Nelson Hungria, um dos maiores expoentes do Direito Penal brasileiro, de forma magistral escreveu sobre o tema em seu "Comentários ao Código Penal, Volume 5", datado de 1958: 

"O amor que mata, o amor- Nêmesis, o amor- açougueiro é uma contrafação monstruosa do amor: é o animalesco egoísmo da posse carnal, é o despeito do macho preterido, é a vaidade malferida da fêmea abandonada. É o furor do instinto sexual da Besta. O passionalismo que vai até o assassínio muito pouco tem a ver com o amor. Quando não seja a expressão de um desequilíbrio psíquico, é um chocante espetáculo de perversidade.

(...)

Os matadores chamados passionais, para os quais se invoca o amor como escusa, não passam, na sua grande maioria, de autênticos celerados: não os inspira o amor, mas o ódio inexorável dos maus. Impiedosos, covardes, sedentos de sangue, porejando vingança, mas só agindo diante da impossibilidade de resistência das vítimas, estarrecem pela bruteza do crime, apavoram pela estupidez do gesto homicida.

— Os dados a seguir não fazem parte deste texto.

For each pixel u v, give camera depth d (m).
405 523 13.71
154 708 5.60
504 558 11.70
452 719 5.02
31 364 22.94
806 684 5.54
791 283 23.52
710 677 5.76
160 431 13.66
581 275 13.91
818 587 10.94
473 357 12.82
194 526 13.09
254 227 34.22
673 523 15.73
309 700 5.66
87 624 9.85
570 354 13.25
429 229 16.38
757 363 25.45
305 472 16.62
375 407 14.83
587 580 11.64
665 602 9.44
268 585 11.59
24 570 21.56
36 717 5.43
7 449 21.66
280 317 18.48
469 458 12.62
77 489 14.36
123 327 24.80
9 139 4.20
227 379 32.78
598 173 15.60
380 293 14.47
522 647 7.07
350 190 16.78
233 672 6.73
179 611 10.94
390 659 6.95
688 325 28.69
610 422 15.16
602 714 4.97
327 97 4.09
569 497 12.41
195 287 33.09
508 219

Para eles não basta a punhalada certeira em pleno coração da vítima indefesa: na volúpia da destruição e da sangueira, multiplicam os golpes até que a lâmine sobre si mesma se encurve. Não basta que, ao primeiro tiro, a vítima tombe numa poça de sangue: despejam sobre o cadáver até a última bala do revólver. Dir-se-ia que eles desejam que a vítima tivesse não só uma, mas cem vidas, para que pudessem dar-lhe cem mortes!"

Em tempos de Lei Maria da Penha , punição para quem pratica o Stalking  e o Revenge Pornuma decisão como a ora mencionada, que afasta a tese da legítima defesa da honra a quem pratica o Feminicídio , se trata de verdadeira conquista para as mulheres e para quem luta pela observância e respeito a seus direitos e garantias.